Kłamca powiódł wzrokiem po zgromadzonym wokoło tłumie, skupiając się tym razem nie tylko na twarzach lordów i ich córek, lecz także na ich służbie, pomniejszej szlachcie i parobkach wciskających się wszędzie jak słoma. Czy wyglądali na usatysfakcjonowanych starciem? Podczas oglądania na Ziemi kanałów sportowych zobaczył wyraźnie, że ludzie niekoniecznie są zadowoleni, gdy o zwycięstwie rozstrzyga oszustwo. Jednak elfy to nie ludzie. Tutejsza widownia wyglądała na uradowaną, zwłaszcza od kiedy konający olbrzym dostał drgawek i zaczął toczyć z ust krwawą pianę.

„Poza tym – pomyślał Loki – przecież to nie ostatnie starcie, jakie mam im dzisiaj do zaoferowania”.

– Kupiłeś sobie moją łaskę, Żądełko. Dołącz zatem do mnie w loży. Tylko najpierw oddaj kozik strażom, byś mnie przypadkiem nie zaciął.

Elf skłonił się w pas.

– Dziękuję za twą łaskawość, Oberonie. I z pewnością nie pozwoliłbym sobie na taki… hmm, przypadek.

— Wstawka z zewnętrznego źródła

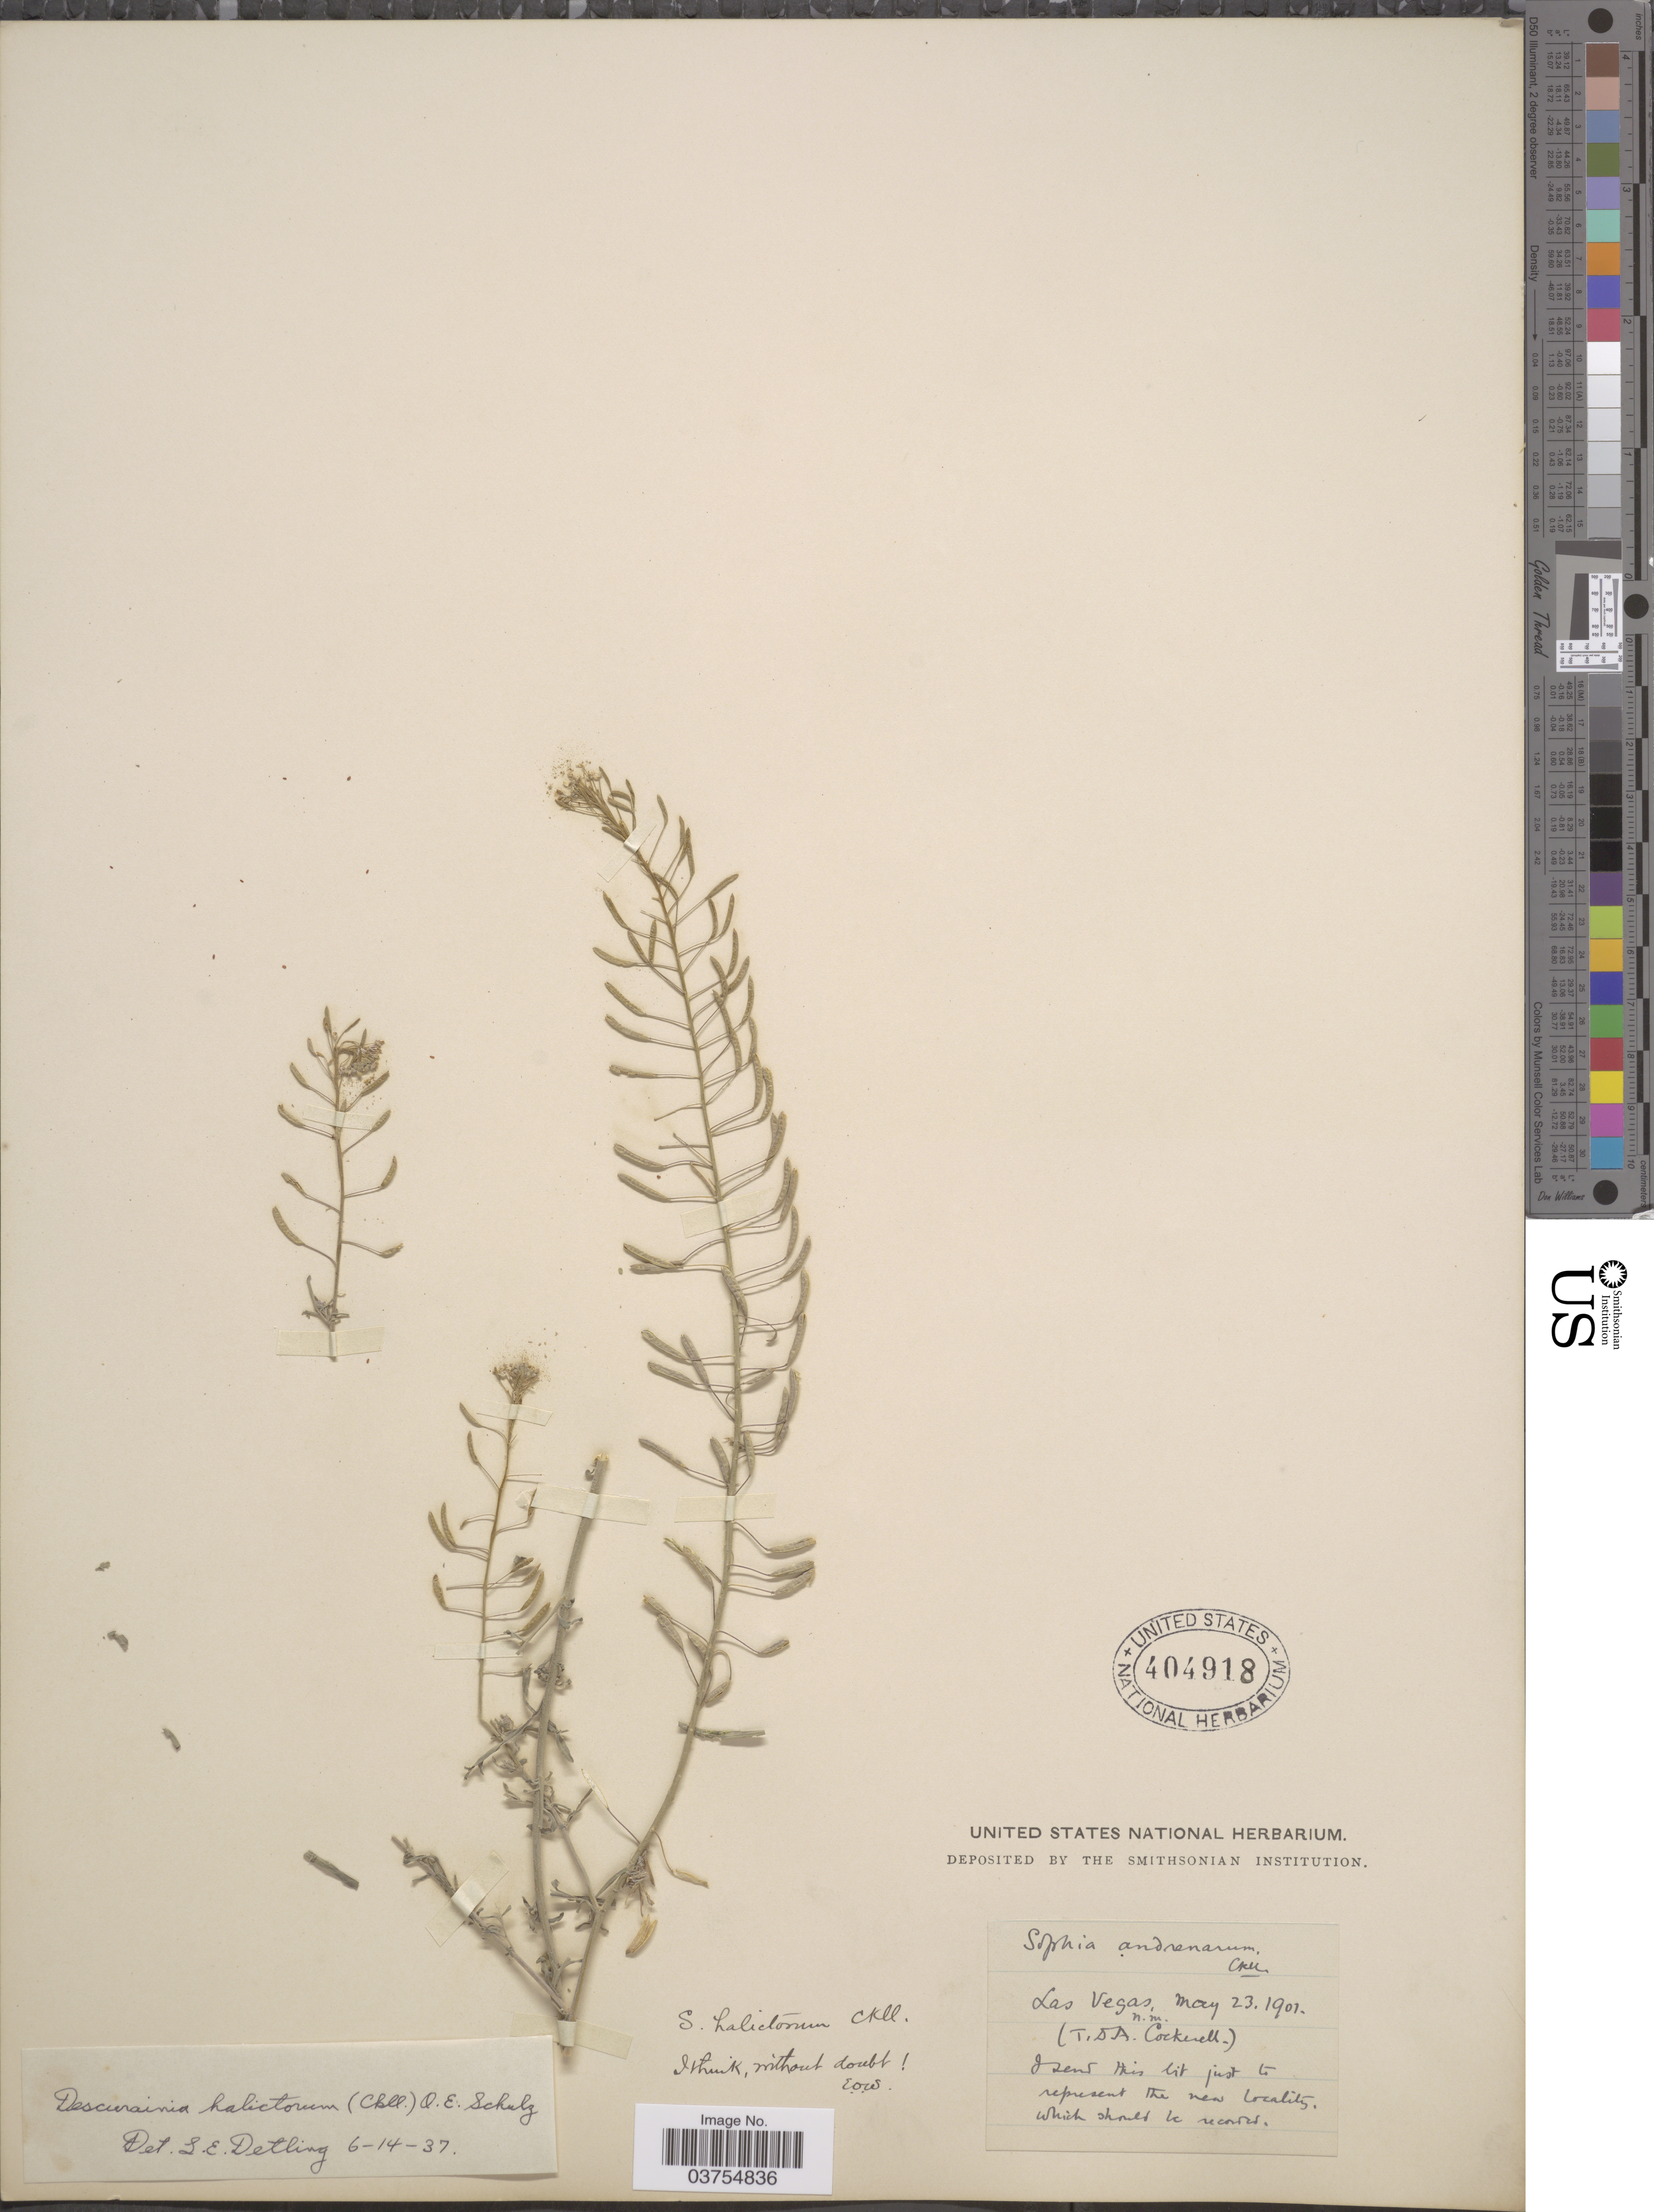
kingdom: Plantae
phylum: Tracheophyta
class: Magnoliopsida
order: Brassicales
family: Brassicaceae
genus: Descurainia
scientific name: Descurainia pinnata subsp. halictorum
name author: (Cockerell) Detling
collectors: T. Cockerell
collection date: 1901-05-23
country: United States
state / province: New Mexico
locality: Las Vegas.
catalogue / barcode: US 404918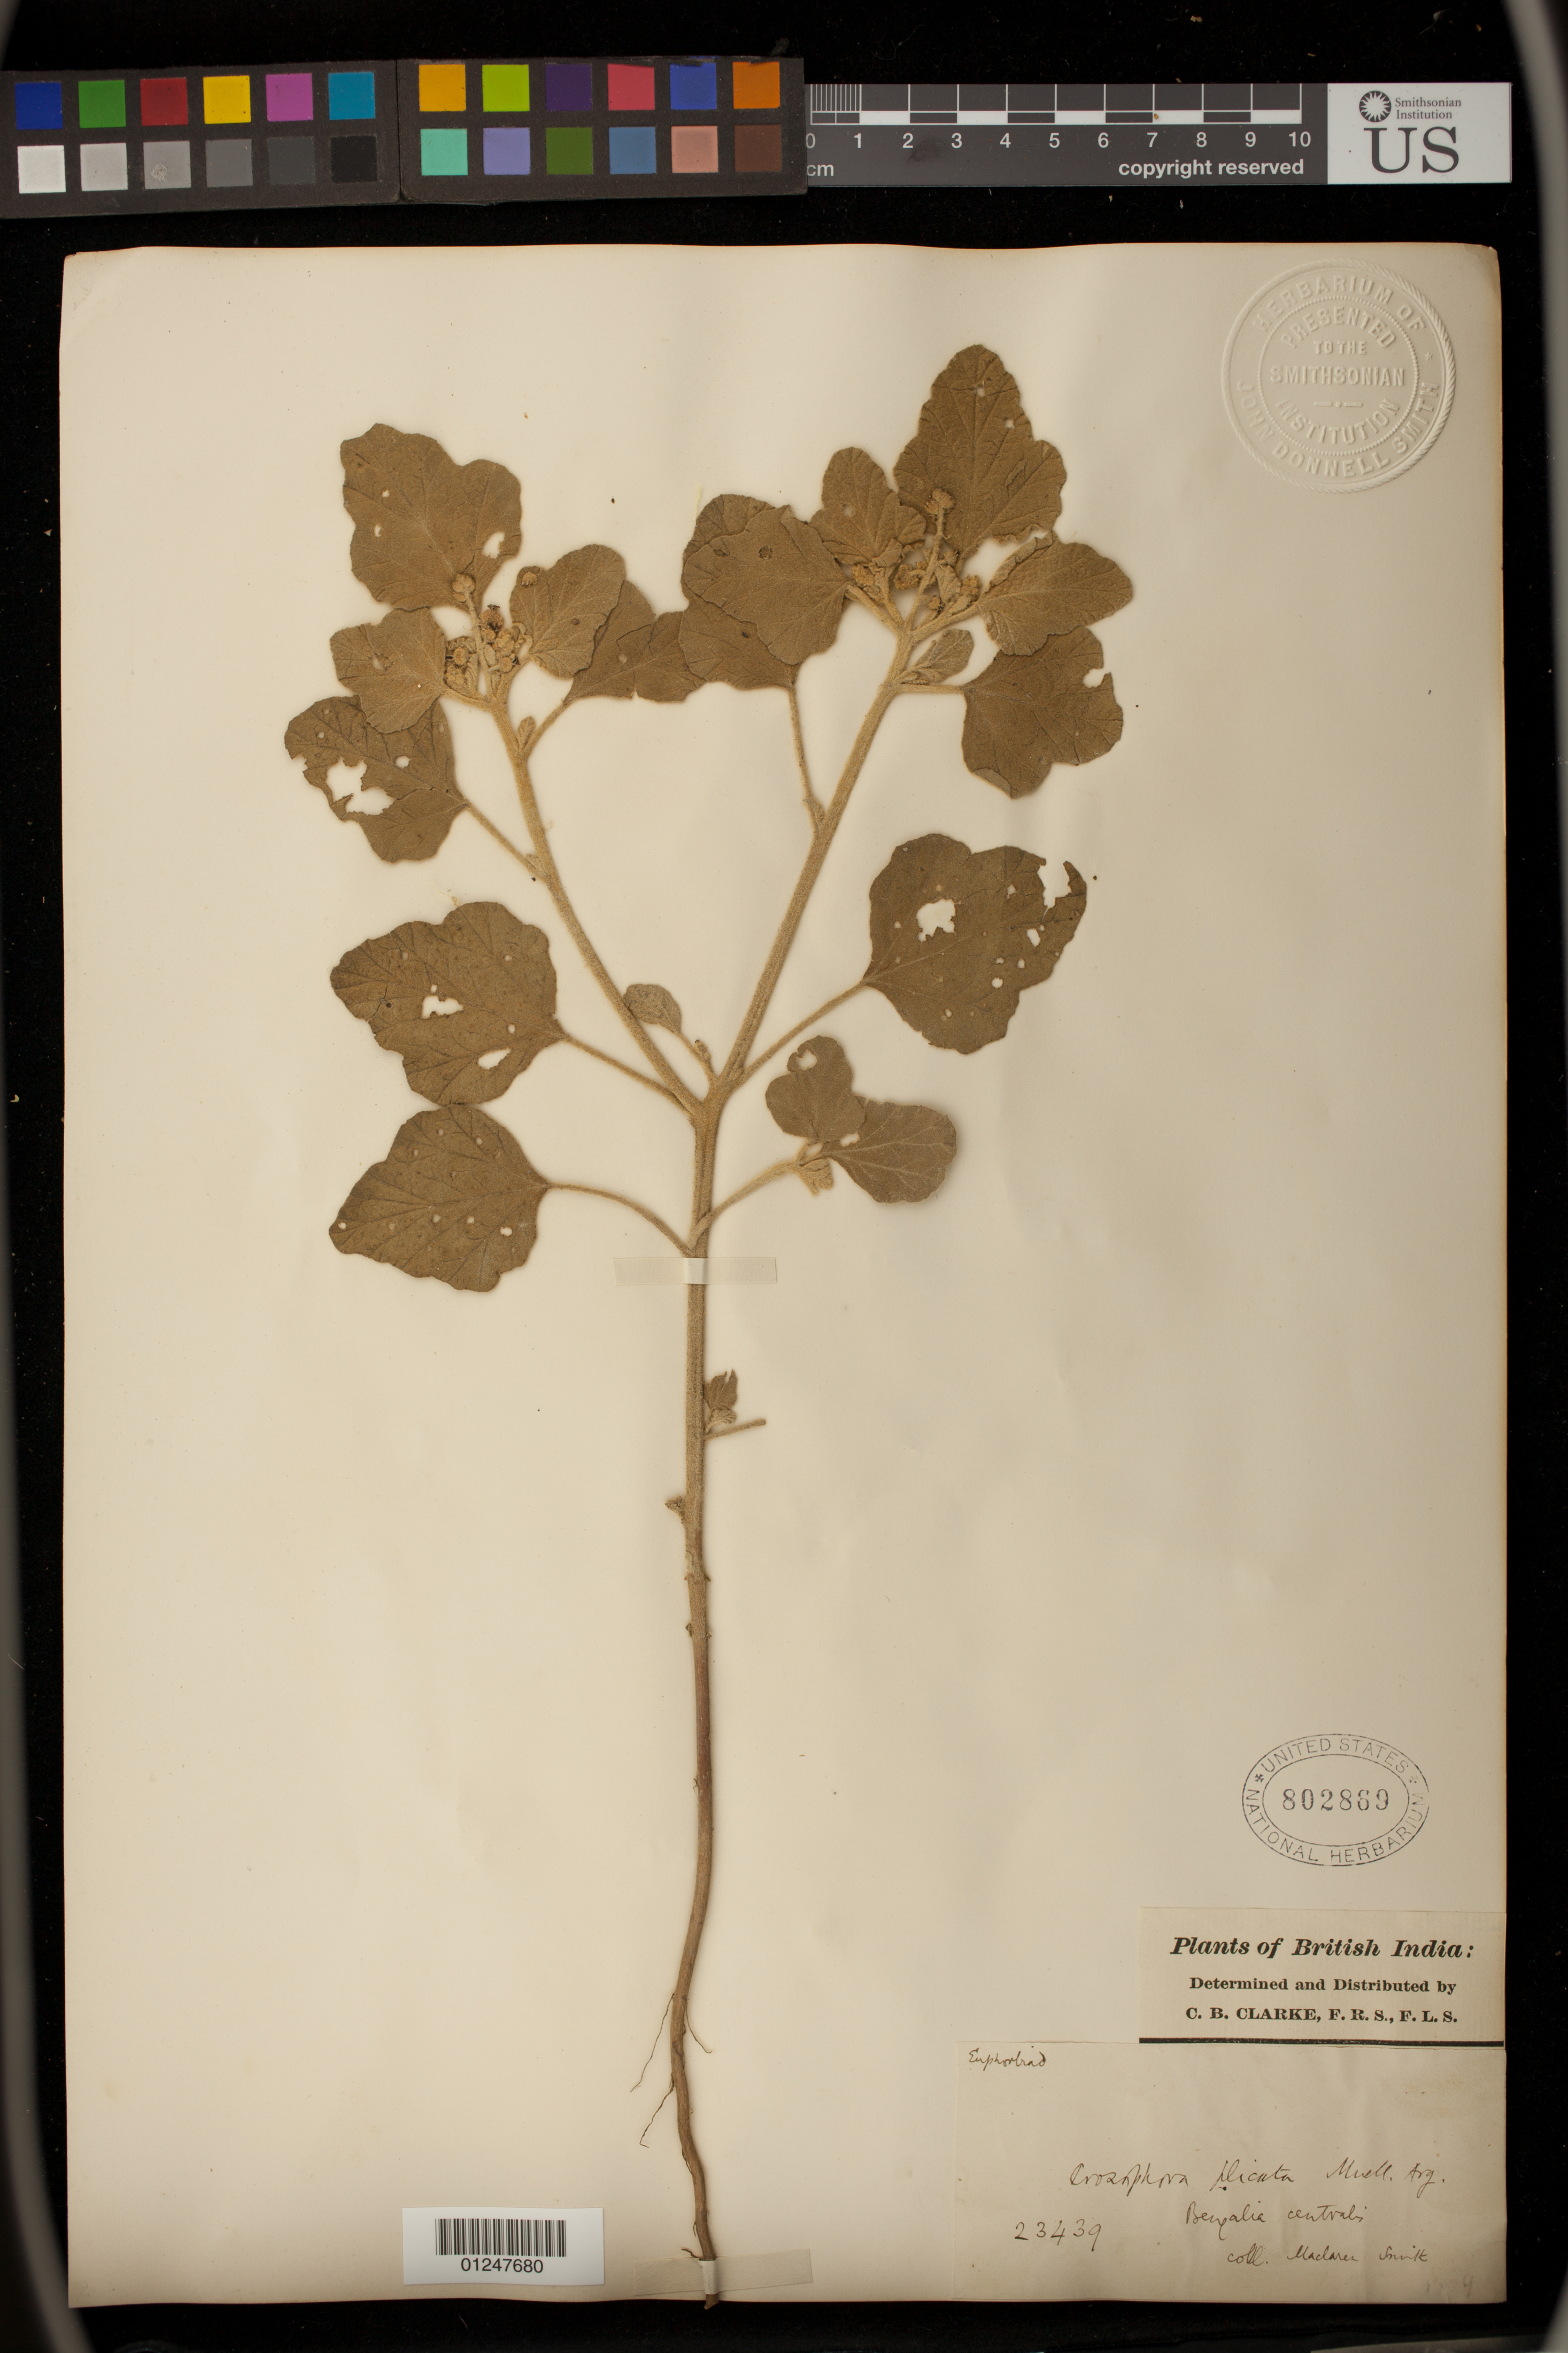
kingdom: Plantae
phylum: Tracheophyta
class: Magnoliopsida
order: Malpighiales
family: Euphorbiaceae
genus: Chrozophora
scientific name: Chrozophora plicata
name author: A. Juss.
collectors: ex Herb. John Donnell Smith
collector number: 23439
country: India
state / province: West Bengal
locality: Bengalia centralis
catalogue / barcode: US 802869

– No już, już. Nie zasłaniaj.

Kłamca odgonił go gestem, po czym odwrócił się do dowódcy swej straży przybocznej stojącego tuż za jego plecami.

– Dobra, są jeszcze jacyś ochotnicy na dzisiaj?

Oczywiście byli i, jak przystało na ochotników, dawali z siebie wszystko. Podobnie zresztą jak elfki usługujące Kłamcy i walczące o to, którą z nich władca weźmie dziś do namiotu, by pokazać jej swoją kolekcję sztyletów. Czy coś tam…

„Tak – pomyślał Loki, gdy obnażona kształtna pierś jednej z dziewczyn otarła się o jego policzek. – Niestety, władza naprawdę ma sporo plusów”.